- Music: Martin Östergren
- Lyrics: Rikard Bergqvist
- Basis: Carmencita Rockefeller - Princess of Japan played by Anna-Maria Hallgarn
- Premiere: October 2013: The Göteborg Opera
- Productions: 2013-2014 The Göteborg Opera; 2016 Scala Theatre Stockholm;

= Carmencita Rockefeller - Princess of Japan =

Carmencita Rockefeller - Princess of Japan is a Swedish musical written and directed by Rikard Bergqvist with music by Martin Östergren, Mathias Venge and Sara Jangfeldt.

The original production opened in 2013 at The Göteborg Opera. The production team included choreographer Camilla Ekelöf, costume designer Tomas Sjöstedt, lighting designer Joakim Brink, conductor Rickard Åström. The original cast included Carmencita played by Anna-Maria Hallgarn, Åke played by Rolf Lydahl, Bing - Joachim Bergström, Texas Bill -	Timo Nieminen, Baroness - Karolin Funke, Judge - Lars Hjertner.
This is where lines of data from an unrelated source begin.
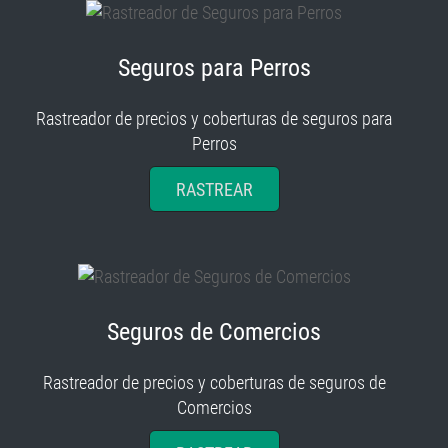
Seguros para Perros
Rastreador de precios y coberturas de seguros para
Perros
RASTREAR
Seguros de Comercios
Rastreador de precios y coberturas de seguros de
Comercios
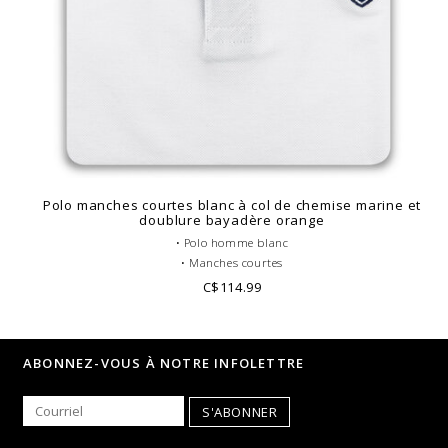
Polo manches courtes blanc à col de chemise marine et
doublure bayadère orange
• Polo homme blanc
• Manches courtes
• Coupe ajustée ou cintrée
C$114.99
• Col Français bleu marine
• Corps de polo uni
• Coton piqué
ABONNEZ-VOUS À NOTRE INFOLETTRE
• Doublure à rayures
• Look casual
S'ABONNER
Following a The Göteborg Opera debut in 2013, Carmencita Rockefeller - Princess of Japan was revived in the Scala Theatre Stockholm in 2016.

The musical Carmencita Rockefeller - Princess of Japan is based on real story. In the 1970s, a hairdresser from Malmö pretended to be a bright personality and professional: Carmencita Rockefeller - diplomatic, cancer researcher, member of the famous American family of financiers and granddaughter of the Japanese Emperor. Although she lacked the language skills and education, Carmencita become an established name and become the obvious choice for the Nobel Prize in medicine for others. The fraud was orchestrated with the help of her husband, who posed as her brother and said he was a CIA agent.